• _Exercise goal_:
Word for word, repeat the lines of the records from the first line up to and including the line that contains "ring mcp: (204, 235)", passing over any pictures.

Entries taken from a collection
======

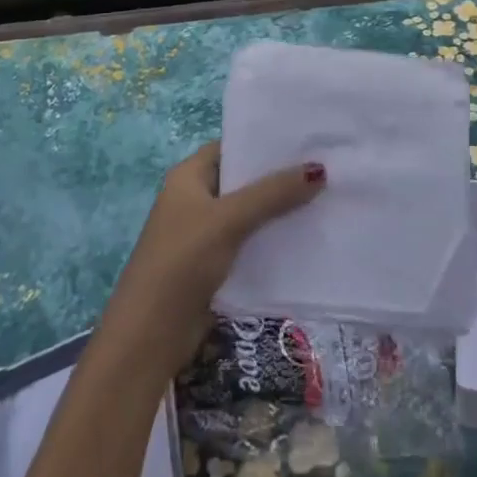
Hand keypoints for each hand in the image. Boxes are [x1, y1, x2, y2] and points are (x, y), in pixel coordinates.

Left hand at [101, 143, 324, 380]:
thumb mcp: (228, 220)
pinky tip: (306, 238)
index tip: (304, 141)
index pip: (230, 147)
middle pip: (242, 181)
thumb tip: (319, 168)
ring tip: (325, 199)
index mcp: (187, 177)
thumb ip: (272, 194)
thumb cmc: (182, 262)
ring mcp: (204, 235)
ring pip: (249, 214)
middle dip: (278, 178)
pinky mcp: (214, 266)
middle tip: (326, 169)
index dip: (263, 143)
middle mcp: (195, 200)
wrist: (150, 335)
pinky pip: (249, 244)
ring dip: (279, 211)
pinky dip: (272, 241)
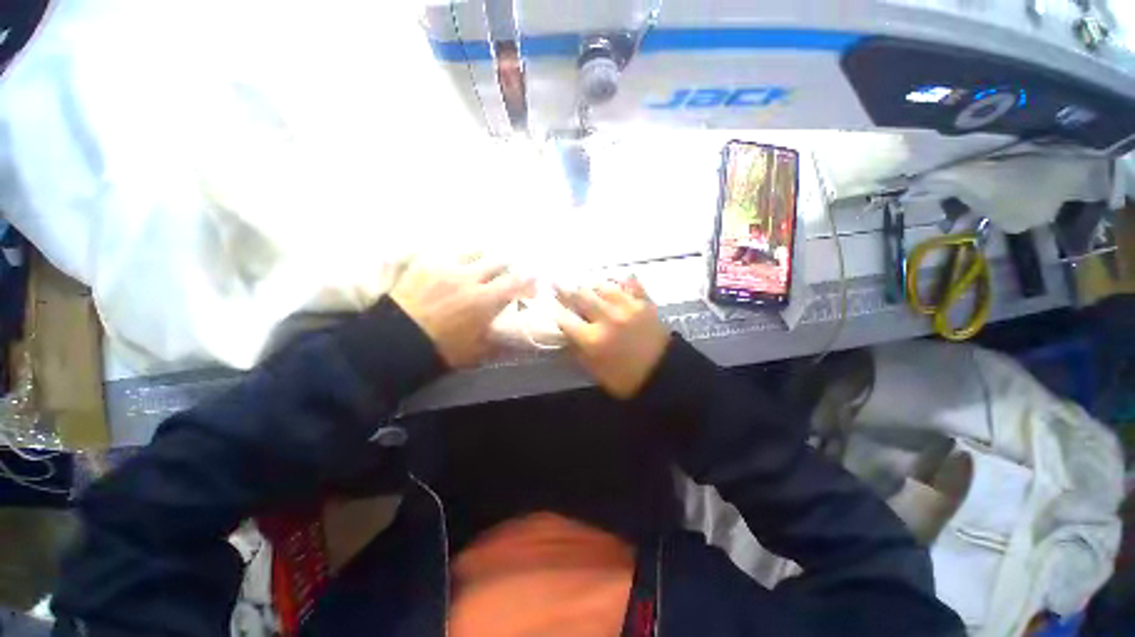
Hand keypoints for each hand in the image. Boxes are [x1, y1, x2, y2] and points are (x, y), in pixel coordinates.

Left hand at [390, 255, 531, 368]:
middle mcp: (471, 277)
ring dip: (483, 257)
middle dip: (508, 266)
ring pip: (475, 251)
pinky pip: (448, 251)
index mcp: (486, 299)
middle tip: (507, 272)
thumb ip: (501, 342)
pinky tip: (455, 262)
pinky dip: (457, 255)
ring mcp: (447, 267)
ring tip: (481, 262)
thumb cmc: (442, 348)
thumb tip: (518, 342)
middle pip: (498, 261)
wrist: (397, 340)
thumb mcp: (478, 351)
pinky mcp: (426, 263)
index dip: (528, 280)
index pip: (516, 282)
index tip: (533, 281)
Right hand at [554, 277, 670, 398]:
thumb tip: (566, 333)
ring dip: (591, 285)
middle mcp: (607, 318)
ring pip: (603, 285)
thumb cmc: (626, 378)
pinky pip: (630, 283)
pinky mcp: (644, 303)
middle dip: (566, 289)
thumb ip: (578, 351)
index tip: (547, 301)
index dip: (554, 308)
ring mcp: (628, 307)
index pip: (565, 318)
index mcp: (593, 340)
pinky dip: (621, 281)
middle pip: (581, 295)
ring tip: (586, 285)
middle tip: (558, 282)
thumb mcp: (595, 371)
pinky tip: (615, 282)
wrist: (665, 375)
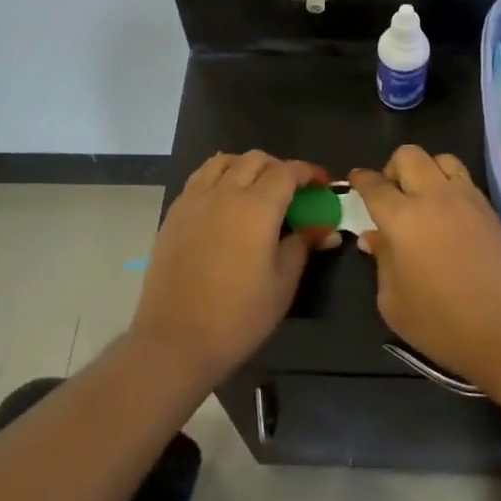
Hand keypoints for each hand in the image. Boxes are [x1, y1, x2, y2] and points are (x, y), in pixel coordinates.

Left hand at [129, 152, 339, 389]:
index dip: (308, 172)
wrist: (175, 341)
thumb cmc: (238, 317)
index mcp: (257, 207)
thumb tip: (326, 229)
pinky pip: (200, 177)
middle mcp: (225, 193)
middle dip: (279, 167)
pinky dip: (219, 176)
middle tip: (292, 191)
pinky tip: (224, 199)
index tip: (322, 184)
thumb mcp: (282, 284)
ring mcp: (195, 200)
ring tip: (256, 188)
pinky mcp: (175, 213)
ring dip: (246, 166)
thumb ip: (303, 246)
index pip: (287, 171)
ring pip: (224, 162)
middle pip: (255, 159)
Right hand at [348, 147, 500, 404]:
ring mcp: (467, 199)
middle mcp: (434, 197)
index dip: (360, 180)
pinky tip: (447, 214)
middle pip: (408, 155)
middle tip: (390, 195)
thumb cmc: (443, 325)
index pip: (374, 185)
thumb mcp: (393, 303)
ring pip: (441, 159)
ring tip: (422, 199)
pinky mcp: (490, 209)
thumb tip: (374, 237)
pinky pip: (464, 179)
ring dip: (425, 170)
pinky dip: (448, 184)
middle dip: (392, 168)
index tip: (354, 181)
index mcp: (402, 218)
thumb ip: (381, 261)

======

• _Worked solution_:
Hand keypoints for each hand in the image. Boxes are [x1, y1, x2, y2] and points are (x, y), in pixel coordinates.

Left hand at [101, 143, 324, 380]:
thumb mcp: (228, 220)
pinky tip: (306, 238)
index tip: (304, 141)
index pip: (230, 147)
middle pip: (242, 181)
thumb tip: (319, 168)
ring tip: (325, 199)
index mcp: (187, 177)
thumb ip: (272, 194)
thumb cmc: (182, 262)
ring mcp: (204, 235)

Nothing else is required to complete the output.